### INSTRUCTIONS FOR THE TASK
Repeat the data word for word. Do not include the pictures.

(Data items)
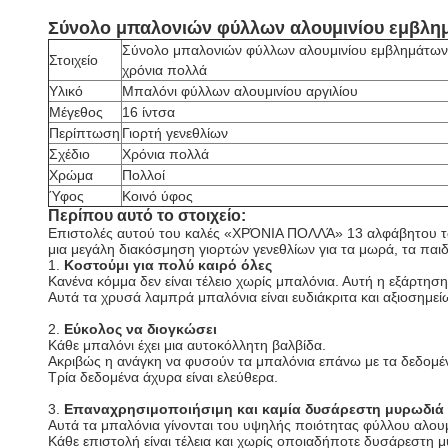
Σύνολο μπαλονιών φύλλων αλουμινίου εμβλημ
Σύνολο μπαλονιών φύλλων αλουμινίου εμβλημάτων
Στοιχείο
χρόνια πολλά
Υλικό
Μπαλόνι φύλλων αλουμινίου αργιλίου
Μέγεθος
16 ίντσα
Περίπτωση
Γιορτή γενεθλίων
Σχέδιο
Χρόνια πολλά
Χρώμα
Πολλοί
Ύφος
Κοινό ύφος
Περίπου αυτό το στοιχείο:
Επιστολές αυτού του καλές «ΧΡΌΝΙΑ ΠΟΛΛΆ» 13 αλφάβητου των
μια μεγάλη διακόσμηση γιορτών γενεθλίων για τα μωρά, τα παιδι
1.
Κοστούμι για πολύ καιρό όλες
Κανένα κόμμα δεν είναι τέλειο χωρίς μπαλόνια. Αυτή η εξάρτηση
Αυτά τα χρυσά λαμπρά μπαλόνια είναι ευδιάκριτα και αξιοσημεί
2.
Εύκολος να διογκώσει
Κάθε μπαλόνι έχει μια αυτοκόλλητη βαλβίδα.
Ακριβώς η ανάγκη να φυσούν τα μπαλόνια επάνω με τα δεδομέν
Τρία δεδομένα άχυρα είναι ελεύθερα.
3.
Επαναχρησιμοποιήσιμη και καμία δυσάρεστη μυρωδιά
Αυτά τα μπαλόνια γίνονται του υψηλής ποιότητας φύλλου αλουμ
Κάθε επιστολή είναι τέλεια και χωρίς οποιαδήποτε δυσάρεστη 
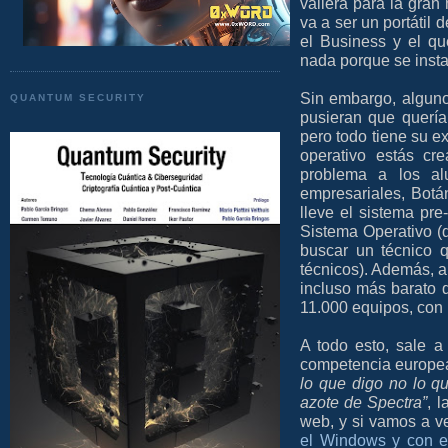
valiera para la gra
va a ser un portátil 
el Business y el qu
nada porque se insta
Sin embargo, alguno
QUANTUM SECURITY
pusieran que quería
pero todo tiene su e
operativo estás cr
problema a los al
empresariales, Botá
lleve el sistema pre
Sistema Operativo (
buscar un técnico q
técnicos). Además, a
incluso más barato 
11.000 equipos, con 
A todo esto, sale a 
competencia europea
lo que digo no lo q
azote de Spectra”
, 
web, y si vamos a v
el Windows y con el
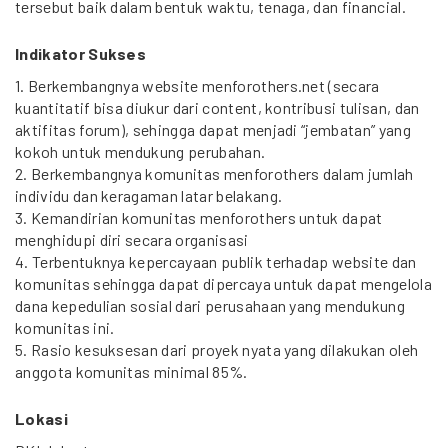
tersebut baik dalam bentuk waktu, tenaga, dan financial.
Indikator Sukses
1. Berkembangnya website menforothers.net (secara
kuantitatif bisa diukur dari content, kontribusi tulisan, dan
aktifitas forum), sehingga dapat menjadi “jembatan” yang
kokoh untuk mendukung perubahan.
2. Berkembangnya komunitas menforothers dalam jumlah
individu dan keragaman latar belakang.
3. Kemandirian komunitas menforothers untuk dapat
menghidupi diri secara organisasi
4. Terbentuknya kepercayaan publik terhadap website dan
komunitas sehingga dapat dipercaya untuk dapat mengelola
dana kepedulian sosial dari perusahaan yang mendukung
komunitas ini.
5. Rasio kesuksesan dari proyek nyata yang dilakukan oleh
anggota komunitas minimal 85%.
Lokasi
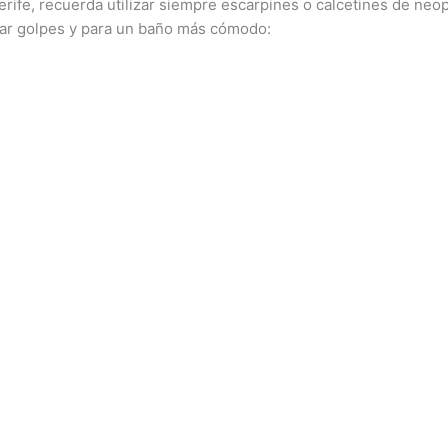
rife, recuerda utilizar siempre escarpines o calcetines de neo
tar golpes y para un baño más cómodo:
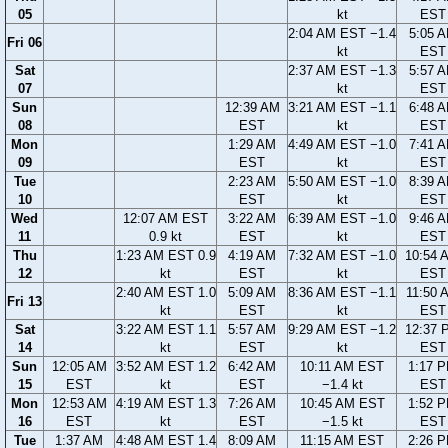
05
kt
EST
2:04 AM EST −1.4
5:05 
Fri 06
kt
EST
Sat
2:37 AM EST −1.3
5:57 
07
kt
EST
Sun
12:39 AM
3:21 AM EST −1.1
6:48 
08
EST
kt
EST
Mon
1:29 AM
4:49 AM EST −1.0
7:41 
09
EST
kt
EST
Tue
2:23 AM
5:50 AM EST −1.0
8:39 
10
EST
kt
EST
Wed
12:07 AM EST
3:22 AM
6:39 AM EST −1.0
9:46 
11
0.9 kt
EST
kt
EST
Thu
1:23 AM EST 0.9
4:19 AM
7:32 AM EST −1.0
10:54 
12
kt
EST
kt
EST
2:40 AM EST 1.0
5:09 AM
8:36 AM EST −1.1
11:50 
Fri 13
kt
EST
kt
EST
Sat
3:22 AM EST 1.1
5:57 AM
9:29 AM EST −1.2
12:37 
14
kt
EST
kt
EST
Sun
12:05 AM
3:52 AM EST 1.2
6:42 AM
10:11 AM EST
1:17 
15
EST
kt
EST
−1.4 kt
EST
Mon
12:53 AM
4:19 AM EST 1.3
7:26 AM
10:45 AM EST
1:52 
16
EST
kt
EST
−1.5 kt
EST
Tue
1:37 AM
4:48 AM EST 1.4
8:09 AM
11:15 AM EST
2:26 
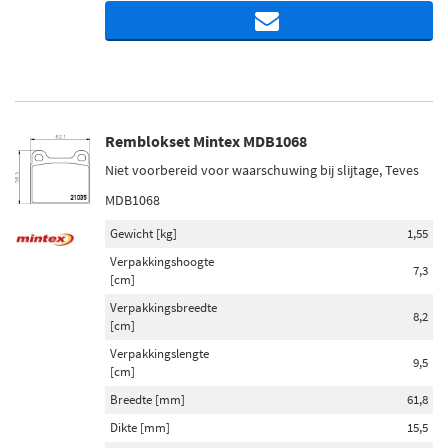
Remblokset Mintex MDB1068
Niet voorbereid voor waarschuwing bij slijtage, Teves
MDB1068
Gewicht [kg]
1,55
Verpakkingshoogte
7,3
[cm]
Verpakkingsbreedte
8,2
[cm]
Verpakkingslengte
9,5
[cm]
Breedte [mm]
61,8
Dikte [mm]
15,5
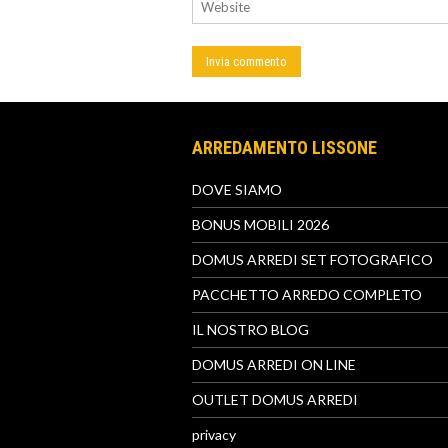
ARREDAMENTO LISSONE
DOVE SIAMO
BONUS MOBILI 2026
DOMUS ARREDI SET FOTOGRAFICO
PACCHETTO ARREDO COMPLETO
IL NOSTRO BLOG
DOMUS ARREDI ON LINE
OUTLET DOMUS ARREDI
privacy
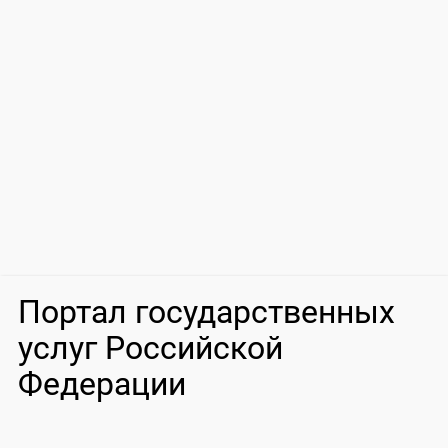
Портал государственных
услуг Российской
Федерации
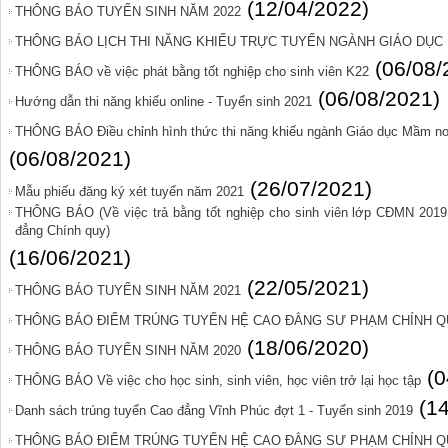
(12/04/2022)
THÔNG BÁO TUYỂN SINH NĂM 2022
THÔNG BÁO LỊCH THI NĂNG KHIẾU TRỰC TUYẾN NGÀNH GIÁO DỤC
(06/08/
THÔNG BÁO về việc phát bằng tốt nghiệp cho sinh viên K22
(06/08/2021)
Hướng dẫn thi năng khiếu online - Tuyển sinh 2021
THÔNG BÁO Điều chỉnh hình thức thi năng khiếu ngành Giáo dục Mầm non
(06/08/2021)
(26/07/2021)
Mẫu phiếu đăng ký xét tuyển năm 2021
THÔNG BÁO (Về việc trả bằng tốt nghiệp cho sinh viên lớp CĐMN 201
đẳng Chính quy)
(16/06/2021)
(22/05/2021)
THÔNG BÁO TUYỂN SINH NĂM 2021
THÔNG BÁO ĐIỂM TRÚNG TUYỂN HỆ CAO ĐẲNG SƯ PHẠM CHÍNH QU
(18/06/2020)
THÔNG BÁO TUYỂN SINH NĂM 2020
(0
THÔNG BÁO Về việc cho học sinh, sinh viên, học viên trở lại học tập
(1
Danh sách trúng tuyển Cao đẳng Vĩnh Phúc đợt 1 - Tuyển sinh 2019
THÔNG BÁO ĐIỂM TRÚNG TUYỂN HỆ CAO ĐẲNG SƯ PHẠM CHÍNH QU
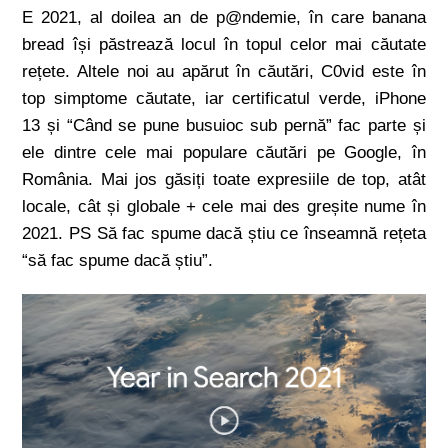
E 2021, al doilea an de p@ndemie, în care banana
bread își păstrează locul în topul celor mai căutate
rețete. Altele noi au apărut în căutări, C0vid este în
top simptome căutate, iar certificatul verde, iPhone
13 și “Când se pune busuioc sub pernă” fac parte și
ele dintre cele mai populare căutări pe Google, în
România. Mai jos găsiți toate expresiile de top, atât
locale, cât și globale + cele mai des greșite nume în
2021. PS Să fac spume dacă știu ce înseamnă rețeta
“să fac spume dacă știu”.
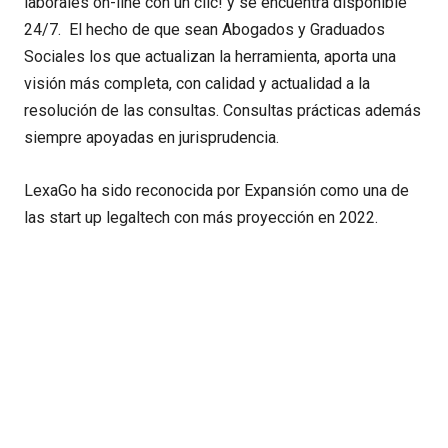
laborales on-line con un clic! y se encuentra disponible
24/7. El hecho de que sean Abogados y Graduados
Sociales los que actualizan la herramienta, aporta una
visión más completa, con calidad y actualidad a la
resolución de las consultas. Consultas prácticas además
siempre apoyadas en jurisprudencia.
LexaGo ha sido reconocida por Expansión como una de
las start up legaltech con más proyección en 2022.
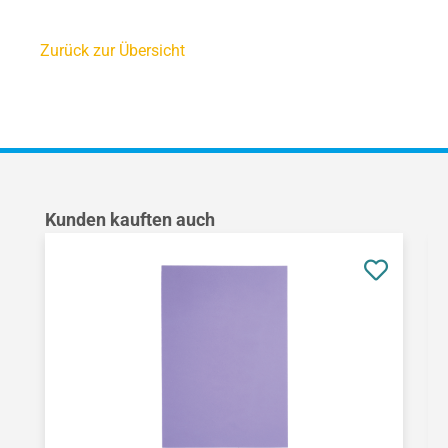
Zurück zur Übersicht
Produktgalerie überspringen
Kunden kauften auch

### ANSWER TO THIS PROBLEM
Σύνολο μπαλονιών φύλλων αλουμινίου εμβλημ
Σύνολο μπαλονιών φύλλων αλουμινίου εμβλημάτων
Στοιχείο
χρόνια πολλά
Υλικό
Μπαλόνι φύλλων αλουμινίου αργιλίου
Μέγεθος
16 ίντσα
Περίπτωση
Γιορτή γενεθλίων
Σχέδιο
Χρόνια πολλά
Χρώμα
Πολλοί
Ύφος
Κοινό ύφος
Περίπου αυτό το στοιχείο:
Επιστολές αυτού του καλές «ΧΡΌΝΙΑ ΠΟΛΛΆ» 13 αλφάβητου των
μια μεγάλη διακόσμηση γιορτών γενεθλίων για τα μωρά, τα παιδι
1.
Κοστούμι για πολύ καιρό όλες
Κανένα κόμμα δεν είναι τέλειο χωρίς μπαλόνια. Αυτή η εξάρτηση
Αυτά τα χρυσά λαμπρά μπαλόνια είναι ευδιάκριτα και αξιοσημεί
2.
Εύκολος να διογκώσει
Κάθε μπαλόνι έχει μια αυτοκόλλητη βαλβίδα.
Ακριβώς η ανάγκη να φυσούν τα μπαλόνια επάνω με τα δεδομέν
Τρία δεδομένα άχυρα είναι ελεύθερα.
3.
Επαναχρησιμοποιήσιμη και καμία δυσάρεστη μυρωδιά
Αυτά τα μπαλόνια γίνονται του υψηλής ποιότητας φύλλου αλουμ
Κάθε επιστολή είναι τέλεια και χωρίς οποιαδήποτε δυσάρεστη 
valiera para la gra
va a ser un portátil 
el Business y el qu
nada porque se insta
Sin embargo, alguno
QUANTUM SECURITY
pusieran que quería
pero todo tiene su e
operativo estás cr
problema a los al
empresariales, Botá
lleve el sistema pre
Sistema Operativo (
buscar un técnico q
técnicos). Además, a
incluso más barato 
11.000 equipos, con 
A todo esto, sale a 
competencia europea
lo que digo no lo q
azote de Spectra”
, 
web, y si vamos a v
el Windows y con el
tersebut baik dalam bentuk waktu, tenaga, dan financial.
Indikator Sukses
1. Berkembangnya website menforothers.net (secara
kuantitatif bisa diukur dari content, kontribusi tulisan, dan
aktifitas forum), sehingga dapat menjadi “jembatan” yang
kokoh untuk mendukung perubahan.
2. Berkembangnya komunitas menforothers dalam jumlah
individu dan keragaman latar belakang.
3. Kemandirian komunitas menforothers untuk dapat
menghidupi diri secara organisasi
4. Terbentuknya kepercayaan publik terhadap website dan
komunitas sehingga dapat dipercaya untuk dapat mengelola
dana kepedulian sosial dari perusahaan yang mendukung
komunitas ini.
5. Rasio kesuksesan dari proyek nyata yang dilakukan oleh
anggota komunitas minimal 85%.
Lokasi
rife, recuerda utilizar siempre escarpines o calcetines de neo
tar golpes y para un baño más cómodo:
05
kt
EST
2:04 AM EST −1.4
5:05 
Fri 06
kt
EST
Sat
2:37 AM EST −1.3
5:57 
07
kt
EST
Sun
12:39 AM
3:21 AM EST −1.1
6:48 
08
EST
kt
EST
Mon
1:29 AM
4:49 AM EST −1.0
7:41 
09
EST
kt
EST
Tue
2:23 AM
5:50 AM EST −1.0
8:39 
10
EST
kt
EST
Wed
12:07 AM EST
3:22 AM
6:39 AM EST −1.0
9:46 
11
0.9 kt
EST
kt
EST
Thu
1:23 AM EST 0.9
4:19 AM
7:32 AM EST −1.0
10:54 
12
kt
EST
kt
EST
2:40 AM EST 1.0
5:09 AM
8:36 AM EST −1.1
11:50 
Fri 13
kt
EST
kt
EST
Sat
3:22 AM EST 1.1
5:57 AM
9:29 AM EST −1.2
12:37 
14
kt
EST
kt
EST
Sun
12:05 AM
3:52 AM EST 1.2
6:42 AM
10:11 AM EST
1:17 
15
EST
kt
EST
−1.4 kt
EST
Mon
12:53 AM
4:19 AM EST 1.3
7:26 AM
10:45 AM EST
1:52 
16
EST
kt
EST
−1.5 kt
EST
Tue
1:37 AM
4:48 AM EST 1.4
8:09 AM
11:15 AM EST
2:26 
Remblokset Mintex MDB1068
Niet voorbereid voor waarschuwing bij slijtage, Teves
MDB1068
Gewicht [kg]
1,55
Verpakkingshoogte
7,3
[cm]
Verpakkingsbreedte
8,2
[cm]
Verpakkingslengte
9,5
[cm]
Breedte [mm]
61,8
Dikte [mm]
15,5
ARREDAMENTO LISSONE
DOVE SIAMO
BONUS MOBILI 2026
DOMUS ARREDI SET FOTOGRAFICO
PACCHETTO ARREDO COMPLETO
IL NOSTRO BLOG
DOMUS ARREDI ON LINE
OUTLET DOMUS ARREDI
privacy
Портал государственных
услуг Российской
Федерации
(12/04/2022)
THÔNG BÁO TUYỂN SINH NĂM 2022
THÔNG BÁO LỊCH THI NĂNG KHIẾU TRỰC TUYẾN NGÀNH GIÁO DỤC
(06/08/
THÔNG BÁO về việc phát bằng tốt nghiệp cho sinh viên K22
(06/08/2021)
Hướng dẫn thi năng khiếu online - Tuyển sinh 2021
THÔNG BÁO Điều chỉnh hình thức thi năng khiếu ngành Giáo dục Mầm non
(06/08/2021)
(26/07/2021)
Mẫu phiếu đăng ký xét tuyển năm 2021
THÔNG BÁO (Về việc trả bằng tốt nghiệp cho sinh viên lớp CĐMN 201
đẳng Chính quy)
(16/06/2021)
(22/05/2021)
THÔNG BÁO TUYỂN SINH NĂM 2021
THÔNG BÁO ĐIỂM TRÚNG TUYỂN HỆ CAO ĐẲNG SƯ PHẠM CHÍNH QU
(18/06/2020)
THÔNG BÁO TUYỂN SINH NĂM 2020
(0
THÔNG BÁO Về việc cho học sinh, sinh viên, học viên trở lại học tập
(1
Danh sách trúng tuyển Cao đẳng Vĩnh Phúc đợt 1 - Tuyển sinh 2019
THÔNG BÁO ĐIỂM TRÚNG TUYỂN HỆ CAO ĐẲNG SƯ PHẠM CHÍNH QU
E 2021, al doilea an de p@ndemie, în care banana
bread își păstrează locul în topul celor mai căutate
rețete. Altele noi au apărut în căutări, C0vid este în
top simptome căutate, iar certificatul verde, iPhone
13 și “Când se pune busuioc sub pernă” fac parte și
ele dintre cele mai populare căutări pe Google, în
România. Mai jos găsiți toate expresiile de top, atât
locale, cât și globale + cele mai des greșite nume în
2021. PS Să fac spume dacă știu ce înseamnă rețeta
“să fac spume dacă știu”.
laborales on-line con un clic! y se encuentra disponible
24/7. El hecho de que sean Abogados y Graduados
Sociales los que actualizan la herramienta, aporta una
visión más completa, con calidad y actualidad a la
resolución de las consultas. Consultas prácticas además
siempre apoyadas en jurisprudencia.
LexaGo ha sido reconocida por Expansión como una de
las start up legaltech con más proyección en 2022.
Zurück zur Übersicht
Produktgalerie überspringen
Kunden kauften auch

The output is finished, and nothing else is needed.